◆ **Travail à réaliser**:
**1.** Selon le texte sur l'élection présidentielle au Népal, quel pays vient d'élire pour la première fois une femme présidente de la République ?
**2.** Poursuivez le texte sur l'élection d'une femme à la présidence du Népal à partir de sa dernière phrase.

+++ Texte fourni +++

Madame la Présidente ne croit pas aux droits des femmes
Pour la première fois dans l'histoire du pays, le Népal vient d'élire une femme présidente de la République !
Mes amis occidentaux m'envoient des messages pour me féliciter.
« Incroyable ! », disent-ils.
Je ne dis rien...
Les médias nationaux et internationaux en ont fait leurs gros titres et traitent cet événement comme une révolution.
Je dois l'admettre, c'est une réalité hallucinante !
J'aimerais tant croire que ce paysage, qui s'est dessiné sous un flot de lumière médiatique, soit réel.
J'ai besoin d'imaginer ces pancartes, qui interdisent l'accès à mon corps de femme d’entrer au temple, en route vers les musées des mœurs...
De croire qu'il y a la possibilité de me rendre sur ces collines qui, jusqu'à maintenant, étaient réservées aux hommes...
De ressentir cet effet émotion, inconnu jusque-là, quand tes parents t'appellent « la nôtre » et ne te regardent plus comme ce « corps étranger » qui vit au sein de leur famille, ou comme un « bien d'autrui » maudit...
C'est du délire. Je ne suis qu'une femme.
Une âme pas assez « élevée » pour être née avec un corps d'homme, ou pire, un homme déchu à cause des péchés commis dans ma vie antérieure.

+++ Données fournies +++

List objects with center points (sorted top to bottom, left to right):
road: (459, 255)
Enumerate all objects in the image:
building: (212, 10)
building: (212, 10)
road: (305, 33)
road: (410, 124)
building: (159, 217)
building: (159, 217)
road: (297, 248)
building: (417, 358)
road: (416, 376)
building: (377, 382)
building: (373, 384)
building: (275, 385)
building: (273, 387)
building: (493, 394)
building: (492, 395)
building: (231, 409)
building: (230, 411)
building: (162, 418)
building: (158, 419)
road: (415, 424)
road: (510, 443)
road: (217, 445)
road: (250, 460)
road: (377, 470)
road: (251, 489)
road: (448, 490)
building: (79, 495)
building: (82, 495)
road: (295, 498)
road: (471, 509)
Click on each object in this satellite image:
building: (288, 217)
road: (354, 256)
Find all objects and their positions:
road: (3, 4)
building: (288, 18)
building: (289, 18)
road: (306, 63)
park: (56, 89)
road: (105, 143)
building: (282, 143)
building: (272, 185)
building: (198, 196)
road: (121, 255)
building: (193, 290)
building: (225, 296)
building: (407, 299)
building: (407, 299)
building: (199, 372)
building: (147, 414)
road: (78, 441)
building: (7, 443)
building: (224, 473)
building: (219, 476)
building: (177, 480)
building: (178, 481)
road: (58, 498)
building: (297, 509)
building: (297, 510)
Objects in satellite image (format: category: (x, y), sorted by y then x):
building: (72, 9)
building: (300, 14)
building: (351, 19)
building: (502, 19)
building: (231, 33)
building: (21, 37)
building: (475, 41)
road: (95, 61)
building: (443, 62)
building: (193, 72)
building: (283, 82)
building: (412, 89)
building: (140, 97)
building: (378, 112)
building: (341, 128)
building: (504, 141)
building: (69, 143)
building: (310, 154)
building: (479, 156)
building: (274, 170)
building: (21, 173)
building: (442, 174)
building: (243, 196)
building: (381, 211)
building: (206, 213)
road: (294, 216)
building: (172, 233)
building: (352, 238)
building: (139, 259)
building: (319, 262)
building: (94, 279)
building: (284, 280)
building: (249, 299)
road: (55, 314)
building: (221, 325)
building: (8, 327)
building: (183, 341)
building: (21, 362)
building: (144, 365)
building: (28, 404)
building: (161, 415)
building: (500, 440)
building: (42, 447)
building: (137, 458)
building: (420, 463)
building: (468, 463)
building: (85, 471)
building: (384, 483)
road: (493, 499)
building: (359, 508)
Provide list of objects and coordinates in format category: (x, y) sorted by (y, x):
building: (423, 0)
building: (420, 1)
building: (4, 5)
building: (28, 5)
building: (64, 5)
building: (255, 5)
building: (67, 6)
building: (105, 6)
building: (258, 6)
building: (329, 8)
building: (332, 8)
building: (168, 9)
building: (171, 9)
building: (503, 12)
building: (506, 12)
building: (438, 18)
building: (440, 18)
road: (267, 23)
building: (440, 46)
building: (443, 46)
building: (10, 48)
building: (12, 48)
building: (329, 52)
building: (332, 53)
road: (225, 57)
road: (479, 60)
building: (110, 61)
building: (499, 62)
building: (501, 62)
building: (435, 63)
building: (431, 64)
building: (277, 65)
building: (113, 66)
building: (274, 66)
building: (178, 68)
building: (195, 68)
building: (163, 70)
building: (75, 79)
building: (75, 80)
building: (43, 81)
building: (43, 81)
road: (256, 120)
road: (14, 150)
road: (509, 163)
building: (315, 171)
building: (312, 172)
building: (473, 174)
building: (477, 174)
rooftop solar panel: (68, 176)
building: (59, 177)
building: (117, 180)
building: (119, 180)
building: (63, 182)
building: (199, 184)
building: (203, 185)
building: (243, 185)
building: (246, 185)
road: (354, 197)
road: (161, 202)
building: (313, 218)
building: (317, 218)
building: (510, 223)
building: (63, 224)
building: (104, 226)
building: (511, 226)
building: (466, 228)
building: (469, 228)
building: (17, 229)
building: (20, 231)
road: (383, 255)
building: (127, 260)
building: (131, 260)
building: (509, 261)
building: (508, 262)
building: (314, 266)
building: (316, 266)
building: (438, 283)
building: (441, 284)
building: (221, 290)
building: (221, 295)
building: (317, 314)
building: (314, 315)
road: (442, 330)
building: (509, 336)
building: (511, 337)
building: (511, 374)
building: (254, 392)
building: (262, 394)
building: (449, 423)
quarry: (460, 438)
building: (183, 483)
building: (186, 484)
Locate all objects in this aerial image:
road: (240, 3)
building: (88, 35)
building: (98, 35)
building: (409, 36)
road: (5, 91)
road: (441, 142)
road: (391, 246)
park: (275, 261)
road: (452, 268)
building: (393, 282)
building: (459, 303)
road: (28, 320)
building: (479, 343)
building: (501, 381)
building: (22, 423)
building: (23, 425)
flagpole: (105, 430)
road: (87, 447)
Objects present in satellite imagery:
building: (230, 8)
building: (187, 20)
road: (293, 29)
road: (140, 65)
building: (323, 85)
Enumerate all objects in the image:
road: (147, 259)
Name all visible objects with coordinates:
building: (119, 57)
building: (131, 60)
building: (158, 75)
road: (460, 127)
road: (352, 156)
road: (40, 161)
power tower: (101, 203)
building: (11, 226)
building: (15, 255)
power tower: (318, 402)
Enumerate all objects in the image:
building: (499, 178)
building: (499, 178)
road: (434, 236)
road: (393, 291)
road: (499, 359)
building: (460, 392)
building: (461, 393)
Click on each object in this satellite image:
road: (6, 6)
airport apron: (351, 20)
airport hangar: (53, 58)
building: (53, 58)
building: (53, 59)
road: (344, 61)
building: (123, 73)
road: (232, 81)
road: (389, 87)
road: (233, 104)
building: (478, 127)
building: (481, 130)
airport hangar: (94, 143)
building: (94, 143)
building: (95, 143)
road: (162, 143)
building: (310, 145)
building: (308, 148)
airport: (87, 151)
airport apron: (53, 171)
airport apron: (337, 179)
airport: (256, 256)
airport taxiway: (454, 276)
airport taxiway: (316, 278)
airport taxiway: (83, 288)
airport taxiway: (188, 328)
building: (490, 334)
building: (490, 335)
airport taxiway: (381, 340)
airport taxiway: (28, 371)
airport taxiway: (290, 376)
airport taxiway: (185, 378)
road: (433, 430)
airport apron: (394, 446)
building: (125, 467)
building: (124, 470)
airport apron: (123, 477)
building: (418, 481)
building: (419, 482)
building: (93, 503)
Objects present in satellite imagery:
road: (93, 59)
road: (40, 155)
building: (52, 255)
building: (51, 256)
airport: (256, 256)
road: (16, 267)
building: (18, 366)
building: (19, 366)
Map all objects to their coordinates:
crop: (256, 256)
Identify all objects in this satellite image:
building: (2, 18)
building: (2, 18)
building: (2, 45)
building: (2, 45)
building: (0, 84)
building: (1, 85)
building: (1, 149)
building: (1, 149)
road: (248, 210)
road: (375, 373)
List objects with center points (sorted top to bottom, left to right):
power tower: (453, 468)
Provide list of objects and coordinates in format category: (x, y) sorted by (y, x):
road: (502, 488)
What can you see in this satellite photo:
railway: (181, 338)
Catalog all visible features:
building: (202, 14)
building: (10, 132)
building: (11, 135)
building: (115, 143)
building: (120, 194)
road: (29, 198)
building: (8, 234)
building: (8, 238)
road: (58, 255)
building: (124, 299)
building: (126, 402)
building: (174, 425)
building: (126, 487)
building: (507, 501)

+++

◆ **Résultats finaux**:
**1.** Le Népal.

**2.**
On me dira que je n'accepte pas ce que je suis, que je fais semblant d'avoir un corps d'homme, que je dois essayer d'être une « bonne » femme pour devenir enfin un homme dans ma prochaine réincarnation...
Je ne veux pas être un homme ! Ni dans cette vie, ni dans une autre...
JAMAIS !
Je me sens saisie par une folle envie de crier, mais ma voix ne peut que devenir un hurlement muet, incapable de franchir la voie du raisonnable.
Une femme n'est qu'une chrysalide...
Comment, et pour quelle raison absurde, peut-elle refuser d'être un papillon, rejeter un avenir ?
Je suis consciente de cette impossibilité de me faire entendre.
À l'école, on enseigne toujours cette histoire dans laquelle on prescrit de l'eau pour faire taire la femme, afin d'éviter toute dispute.
Malgré ce silence imposé, j'essaie, dans mon fantasme, de me regarder en face et de ne plus me
souvenir que Madame la Présidente, non plus, ne croit pas aux droits des femmes.
L'égalité entre les hommes et les femmes est une idée occidentale, « pas compatible » avec la culture du pays, disait-elle.
Je l’imagine, comme nous tous d’ici, dans un berceau, parfois dans les bras de sa maman ou de sa nourrice, en train de dormir au rythme d’histoires semblables. Sans jamais en saisir le sens. Ainsi, d’épopée en épopée sans cesse, elle a dû apprendre que « le genre masculin est le meilleur des espèces », que les femmes ne peuvent jamais prétendre à avoir les mêmes droits que les hommes...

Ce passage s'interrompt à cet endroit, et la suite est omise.